Section 10 of the Act says that the working period, including rest intervals, will not exceed 12 hours a day. The Karnataka government wanted to increase this limit to 14 hours.
“Introducing such a drastic change through government policy disrupts established work models. Uncertainty and confusion are likely to arise regarding project deadlines, workload distribution, and compensation for extended hours. Forcing compliance through policy changes could stifle innovation and demoralise the workforce,” says Sunil C, country manager, Adecco India.
Expanding Base
Interestingly, Karnataka wouldn’t have been the first state to exempt IT/ITeS from the purview of the Shops and Establishments Act. In states like Gujarat, Telangana and Odisha, all IT, ITES and financial services establishments have already been exempted from the applicability of fixing hours of work, giving employers greater flexibility to determine the working hours of their employees. The exemption covers various sections pertaining to operating hours, work timings and safety and security, overtime wages etc.
According to a Karnataka GCC Landscape Report released on July 15, Karnataka will have about one million professionals working in GCCs (global capability centres) by 2030. There are about 5.70 lakh people employed in GCCs, as of now, the report said and Bengaluru holds an impressive 39% market share of the larger GCC market in India.
A source in Karnataka’s IT-BT department says, “There was a call from the IT/ITeS companies to align the work hours here with the global shift of 12 hours. Our aim was only to provide flexibility to these industries that often operate round-the-clock…The government will always ensure that employees’ rights and welfare are safeguarded, striking a balance between operational needs and employees’ protection,” the source adds.
For instance, the recent global Microsoft outage created significant operational challenges, and to make up for the loss, extra work hours would have helped to meet the deadlines. Moreover, GCCs’ expanding base along with a vibrant start-up ecosystem in Karnataka requires added manhours.
Impact on Health
The KITU pointed out studies on the health impact of extended working hours among IT employees. “As per the report of KCCI, 45% of employees in the IT sector are facing mental health issues such as depression and 55% facing physical health impacts. Increasing working hours will further aggravate this situation,” it said.
Presently, IT sector employees’ work stretches to 10-12 hours during peak project delivery phases to meet increased demands. “14-hour work shifts are unlikely to be productive.

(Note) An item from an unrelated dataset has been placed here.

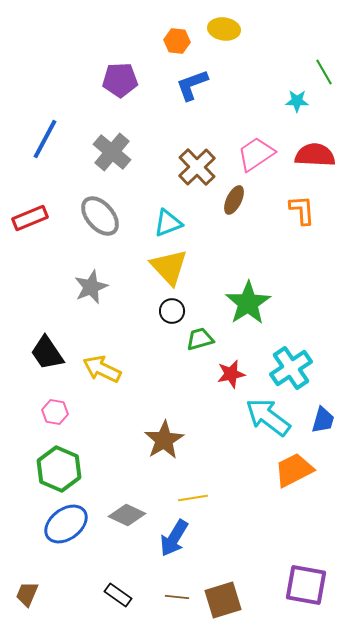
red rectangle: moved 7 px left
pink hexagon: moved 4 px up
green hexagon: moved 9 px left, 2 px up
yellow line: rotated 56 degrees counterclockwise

Extended hours decrease focus, increase errors, and lead to burnout. Long hours are linked to health problems that reduce well-being and increase absences,” says Sunil. He adds, “A sustainable solution should prioritise creating adaptable work models rather than simply extending working hours. This could involve exploring options such as remote work or staggered shifts to achieve efficiency without compromising employee well-being.”
There are many studies and researches that say productivity does not necessarily increase when hours are lengthened, and that in many industries, it appears that shorter hours are associated with higher output rates per hour. Before coming out with any law that causes upheavals, the Karnataka government should consult all stakeholders for a realistic work boundary. Any impulsive government decision impacting the operation of IT/ITeS can backfire, with both the employers and the employees relocating to other cities that offer better support.